Am Abend geht es über meist blanken Fels auf einem zwei Kilometer langen, steilen Fußpfad von der historischen Wolfe Ranch hinauf zum Delicate Arch, Wahrzeichen des Parks und schönster Sunset Point des Staates Utah. Weit spannt sich der Felsbogen vor den 3800 Meter hohen, schneebedeckten Gipfel der La Sal Mountains am Horizont.

In der Dämmerung wirkt selbst Moab idyllisch. Das Straßendorf, bis zum Ende des Kalten Krieges Zentrum des weltweiten Uranabbaus, lebt heute vom Tourismus: Tankstelle, Banken, Supermärkte, staubige Shops mit trendigem Tand, Outdoor-Operator und ein paar Kneipen. Da der öffentlichen Ausschank von „booze“ im Land der Mormonen verboten ist, gibt es nur Limo und Bier – bei EddieMcStiff’s Brewery allein zwölf Sorten Selbstgebrautes.
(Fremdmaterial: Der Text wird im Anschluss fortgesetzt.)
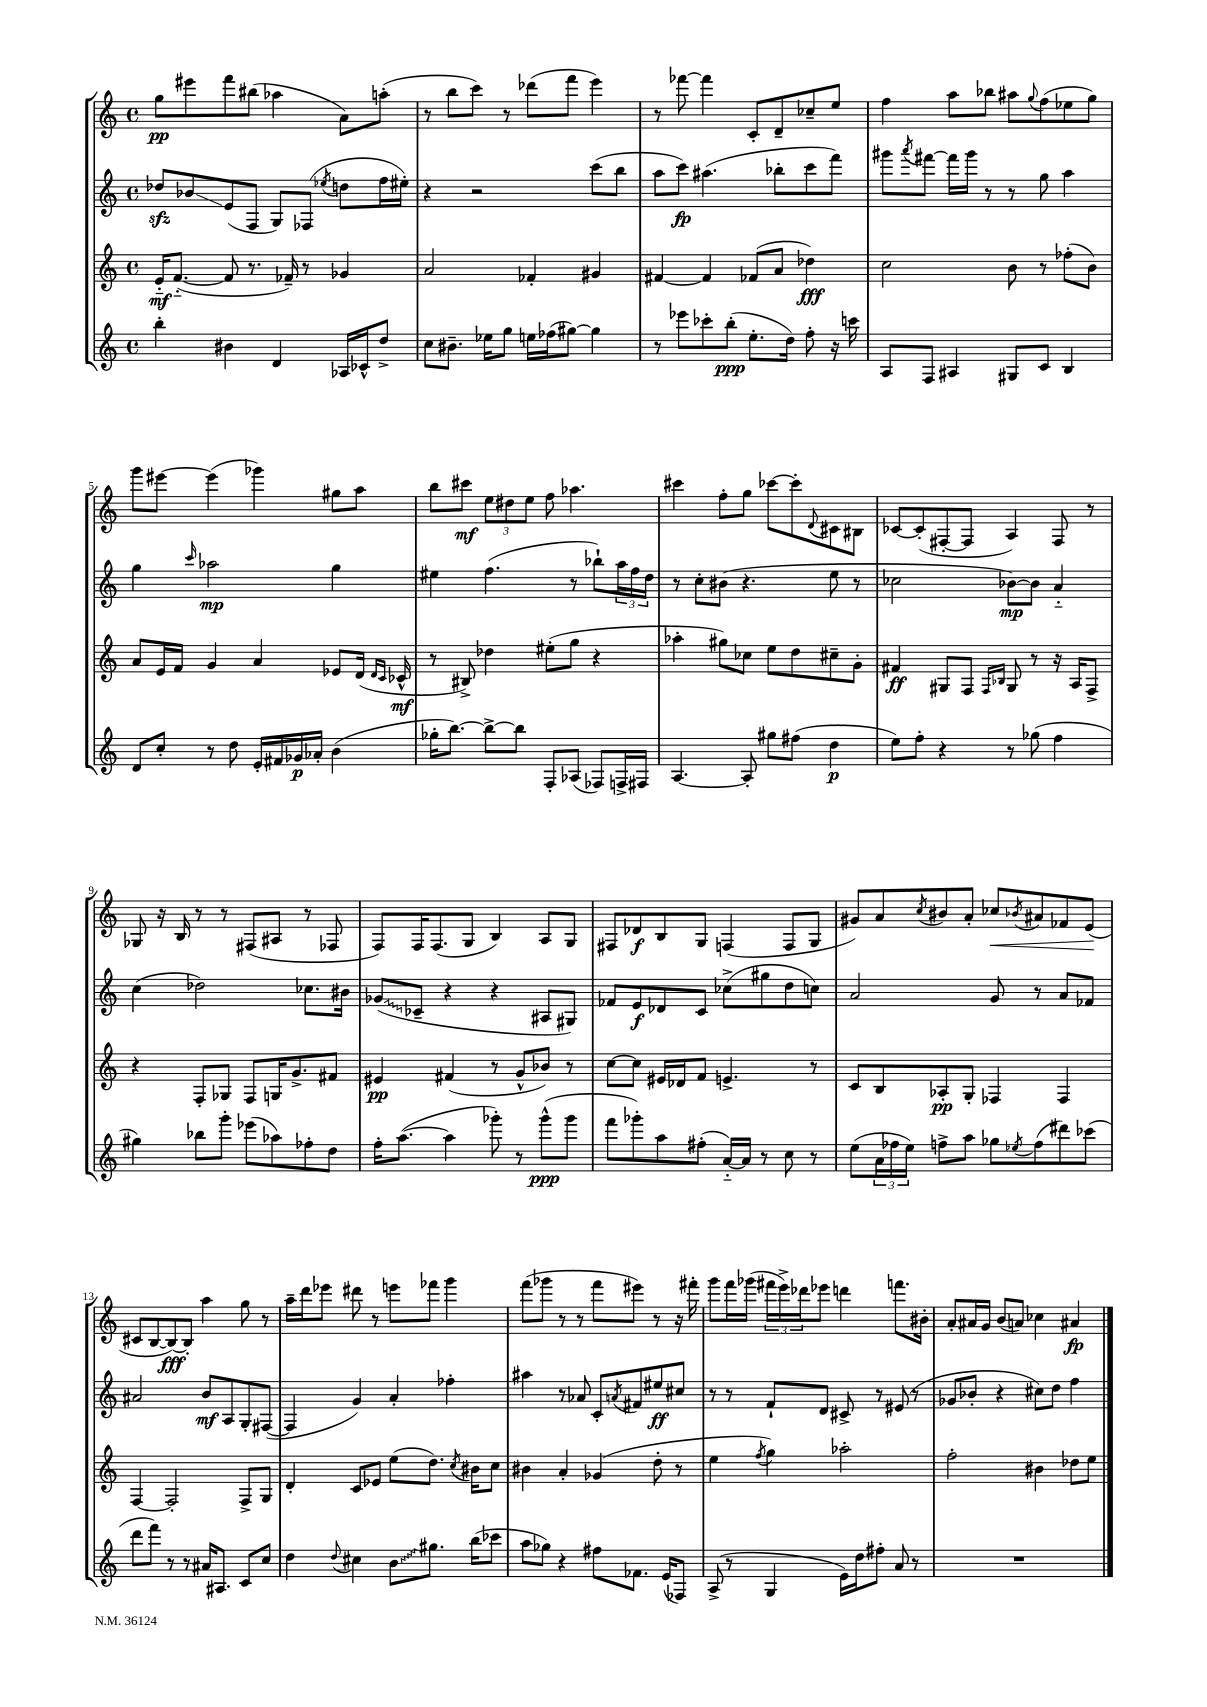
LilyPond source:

Wer Hochprozentiges genießen will, muss sich seine Flasche selbst mitbringen – gut verpackt. Am Nachbartisch kippen zwei verwegen aussehende Kerle mit Kinnbart immer wieder dunklen Rum aus einer Packpapiertüte in die Cola. Als abendliche Unterhaltung empfehlen sie „Bar-M Chuckwagon“, ein Live-Show aus dem Wilden Westen mit Schießerei, Cowboy-Essen und Cowboy-Musik. Stiller und schöner ist der Sternenhimmel über dem Kult-Kaffs in den Canyons.
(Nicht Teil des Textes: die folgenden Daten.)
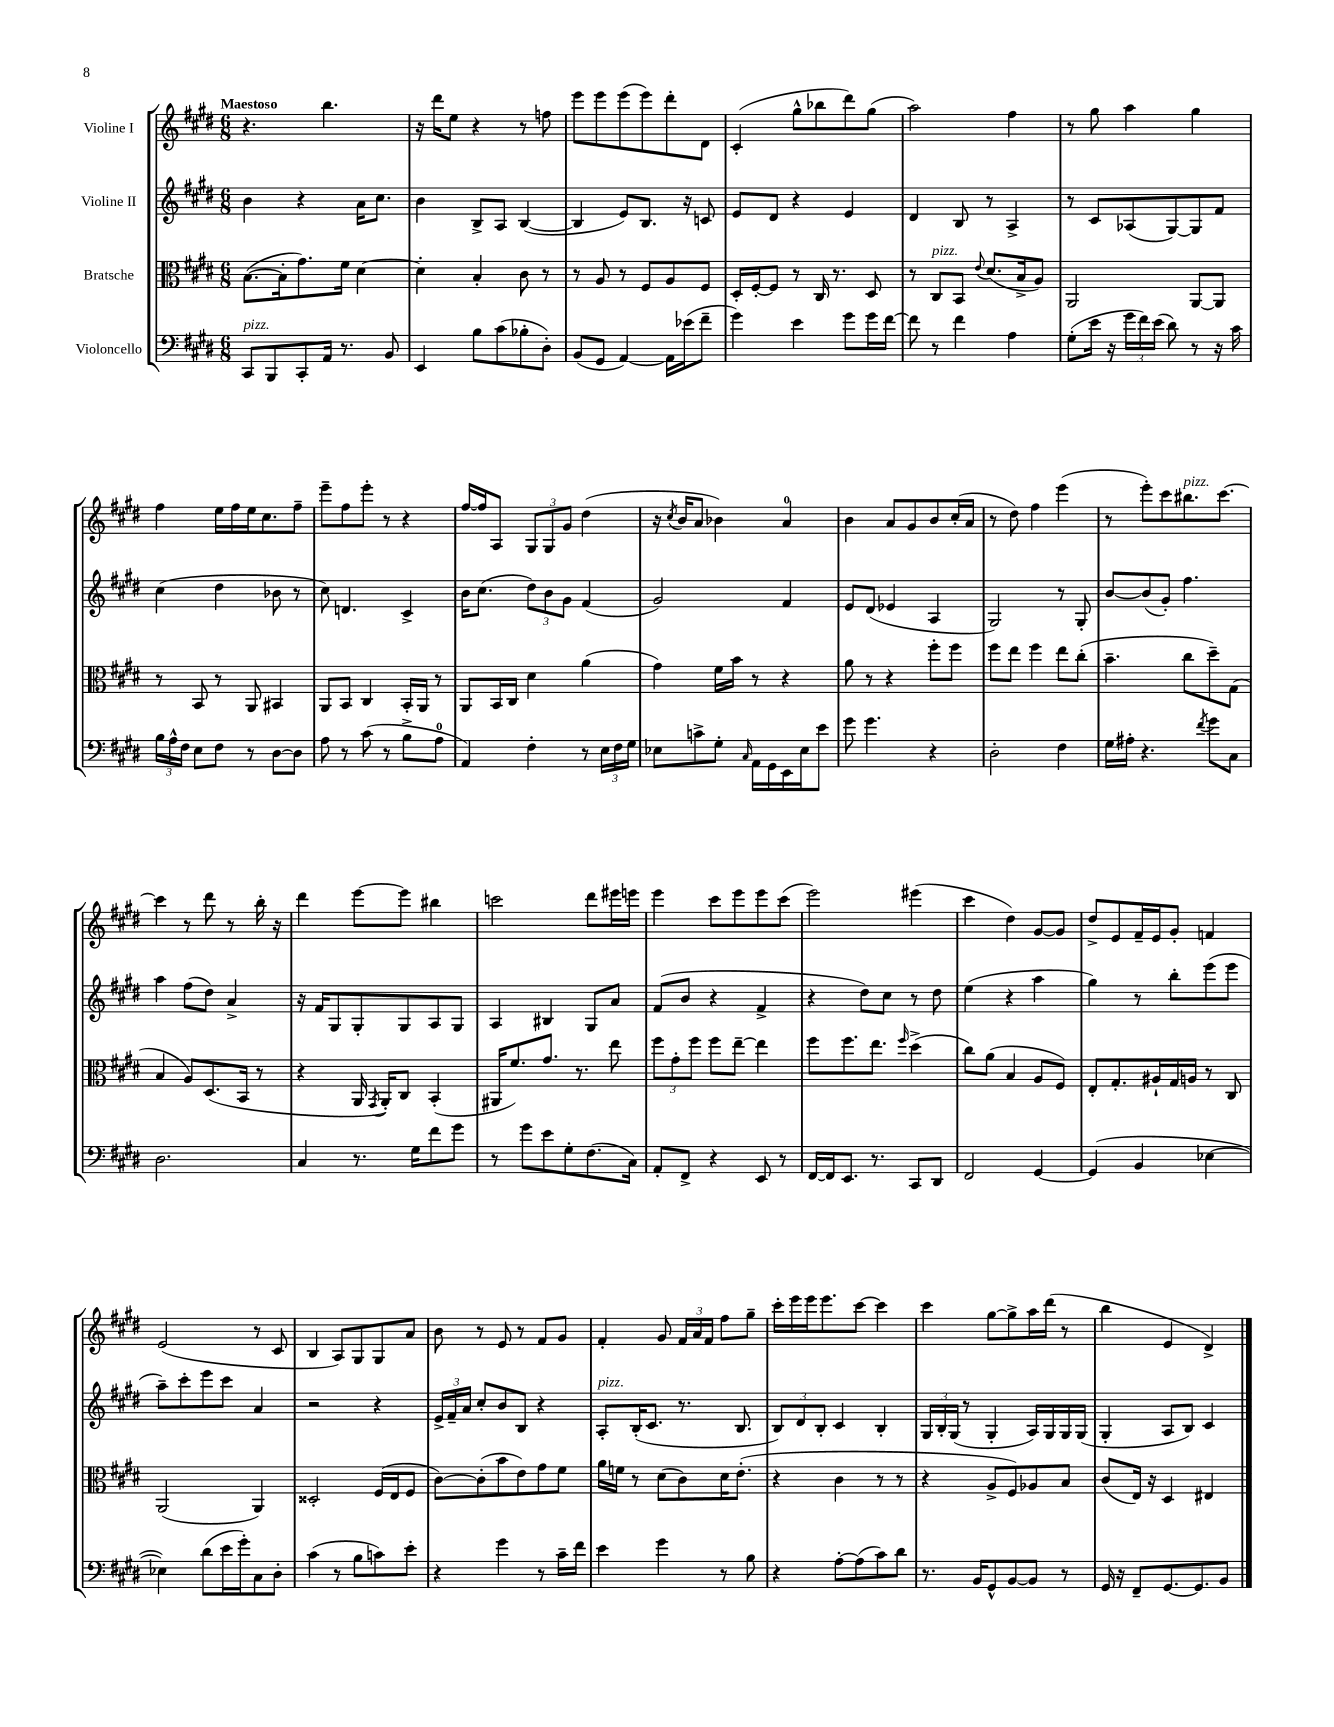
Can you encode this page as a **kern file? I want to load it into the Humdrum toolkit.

Moab – das Herz des Marlboro Country

Jeden Sommer ist Moab Mittelpunkt von Marlboro Country. Dann dürfen die 100 Teilnehmer des Marlboro Summer Jobbing in einem „coolen“ job als „horse trainer“ oder „fence builder“ umsonst schuften, ehe sie zehn Tage lang Outdoor-Abenteuer genießen können. Komfortabler geht es den Gästen der Sorrell River Ranch. Die kleinen Holzhäuser der Ranch von Robbie und Hope Levin passen perfekt ins Bild von Marlboro Country. Von den naturbelassenen Adirondack-Stühle auf der Veranda fällt der Blick auf den Colorado, der hier noch unbändig fließen darf – in den Badewannen, die auf altertümlichen Tonfüßen ruhen, sorgen Hydrojets mit Turbodüsen für das eigene private Wellness-Wildwasser mit Blick auf den Fluss.
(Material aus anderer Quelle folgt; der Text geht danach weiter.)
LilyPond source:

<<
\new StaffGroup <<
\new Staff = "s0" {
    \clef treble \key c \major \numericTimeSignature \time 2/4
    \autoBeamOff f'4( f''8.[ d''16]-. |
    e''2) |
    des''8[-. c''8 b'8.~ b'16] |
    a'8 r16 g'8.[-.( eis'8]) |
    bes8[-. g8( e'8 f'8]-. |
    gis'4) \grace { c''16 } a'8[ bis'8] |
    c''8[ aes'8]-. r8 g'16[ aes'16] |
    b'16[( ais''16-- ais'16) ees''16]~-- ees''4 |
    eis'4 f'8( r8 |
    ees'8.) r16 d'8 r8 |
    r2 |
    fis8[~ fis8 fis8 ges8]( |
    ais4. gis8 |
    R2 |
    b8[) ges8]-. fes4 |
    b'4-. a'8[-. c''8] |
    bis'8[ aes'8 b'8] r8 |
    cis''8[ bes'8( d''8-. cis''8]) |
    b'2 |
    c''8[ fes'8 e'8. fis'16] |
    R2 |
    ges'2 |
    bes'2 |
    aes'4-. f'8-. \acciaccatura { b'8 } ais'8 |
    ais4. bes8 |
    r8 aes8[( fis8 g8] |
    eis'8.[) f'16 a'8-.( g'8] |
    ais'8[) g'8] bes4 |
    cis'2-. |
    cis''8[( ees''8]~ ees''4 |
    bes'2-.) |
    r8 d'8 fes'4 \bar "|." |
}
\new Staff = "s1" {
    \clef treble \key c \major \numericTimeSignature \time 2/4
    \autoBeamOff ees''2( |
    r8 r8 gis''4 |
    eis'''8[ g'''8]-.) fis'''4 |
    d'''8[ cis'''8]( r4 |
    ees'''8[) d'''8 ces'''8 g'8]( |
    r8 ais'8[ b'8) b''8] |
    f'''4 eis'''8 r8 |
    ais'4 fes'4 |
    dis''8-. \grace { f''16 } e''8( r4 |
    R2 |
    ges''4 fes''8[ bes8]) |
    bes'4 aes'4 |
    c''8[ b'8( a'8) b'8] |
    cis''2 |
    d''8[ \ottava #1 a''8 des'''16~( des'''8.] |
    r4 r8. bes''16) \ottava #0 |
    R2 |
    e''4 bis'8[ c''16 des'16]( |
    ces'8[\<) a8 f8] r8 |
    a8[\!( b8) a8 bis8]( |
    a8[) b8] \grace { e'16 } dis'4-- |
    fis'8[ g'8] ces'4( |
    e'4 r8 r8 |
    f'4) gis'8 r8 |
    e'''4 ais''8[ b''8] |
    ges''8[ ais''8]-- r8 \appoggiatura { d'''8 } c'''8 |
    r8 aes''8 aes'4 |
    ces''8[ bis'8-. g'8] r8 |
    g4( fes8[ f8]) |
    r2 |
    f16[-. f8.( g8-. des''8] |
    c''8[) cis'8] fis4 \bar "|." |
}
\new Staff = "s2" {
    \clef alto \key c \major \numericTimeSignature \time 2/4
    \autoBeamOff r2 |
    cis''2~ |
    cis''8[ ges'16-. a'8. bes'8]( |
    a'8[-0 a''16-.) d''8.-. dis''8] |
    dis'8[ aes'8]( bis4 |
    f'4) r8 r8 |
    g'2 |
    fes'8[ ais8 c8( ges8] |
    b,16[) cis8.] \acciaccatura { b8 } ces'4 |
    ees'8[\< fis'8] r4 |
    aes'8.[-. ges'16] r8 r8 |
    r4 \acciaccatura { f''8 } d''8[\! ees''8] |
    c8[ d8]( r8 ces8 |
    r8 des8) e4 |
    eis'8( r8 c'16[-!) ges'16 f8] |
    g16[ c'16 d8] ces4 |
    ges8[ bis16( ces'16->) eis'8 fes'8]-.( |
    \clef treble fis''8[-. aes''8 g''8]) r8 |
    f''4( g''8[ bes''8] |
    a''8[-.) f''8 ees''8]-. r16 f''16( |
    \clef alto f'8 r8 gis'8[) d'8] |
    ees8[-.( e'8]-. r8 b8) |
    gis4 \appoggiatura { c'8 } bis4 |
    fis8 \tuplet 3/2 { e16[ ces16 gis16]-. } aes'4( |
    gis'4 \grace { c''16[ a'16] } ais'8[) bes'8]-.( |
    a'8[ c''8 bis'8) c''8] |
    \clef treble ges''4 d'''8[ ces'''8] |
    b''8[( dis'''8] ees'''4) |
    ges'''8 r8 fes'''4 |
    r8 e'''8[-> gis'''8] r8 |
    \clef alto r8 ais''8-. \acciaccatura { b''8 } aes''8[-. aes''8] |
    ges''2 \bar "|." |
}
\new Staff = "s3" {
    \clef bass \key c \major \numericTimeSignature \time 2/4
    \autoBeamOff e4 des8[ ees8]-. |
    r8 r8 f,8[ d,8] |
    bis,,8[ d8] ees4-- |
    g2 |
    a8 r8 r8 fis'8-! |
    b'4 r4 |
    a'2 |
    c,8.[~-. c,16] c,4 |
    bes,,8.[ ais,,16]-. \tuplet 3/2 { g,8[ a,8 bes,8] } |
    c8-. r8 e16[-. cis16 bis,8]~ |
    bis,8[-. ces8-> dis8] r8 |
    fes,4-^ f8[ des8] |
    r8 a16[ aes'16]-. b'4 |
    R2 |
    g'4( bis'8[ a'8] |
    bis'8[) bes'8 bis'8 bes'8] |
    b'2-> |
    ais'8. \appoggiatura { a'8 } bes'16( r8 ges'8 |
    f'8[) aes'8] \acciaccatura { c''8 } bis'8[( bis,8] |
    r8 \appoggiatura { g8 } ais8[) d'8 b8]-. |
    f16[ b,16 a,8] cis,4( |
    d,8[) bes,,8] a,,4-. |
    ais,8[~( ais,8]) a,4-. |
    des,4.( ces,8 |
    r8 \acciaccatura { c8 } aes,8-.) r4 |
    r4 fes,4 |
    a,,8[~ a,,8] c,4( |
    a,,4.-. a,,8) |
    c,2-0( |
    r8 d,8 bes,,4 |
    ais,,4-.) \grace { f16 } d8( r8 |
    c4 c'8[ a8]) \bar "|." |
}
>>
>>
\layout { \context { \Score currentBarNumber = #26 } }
Am nächsten Tag wird deutlich, warum Moab als Hauptstadt der Mountain-Biker gilt. Allein 100.000 Besucher stürzen sich alljährlich den rund 22 Kilometer langen „Slick Rock Bike Trail“ hinab, dessen Teilabschnitte mit Namen wie „Faith in Friction“ und „Steep Creep“ etwas vom bevorstehenden Adrenalinschock ahnen lassen. Steil, sehr steil, geht es auf glatten Sandsteinfelsen bergauf und bergab.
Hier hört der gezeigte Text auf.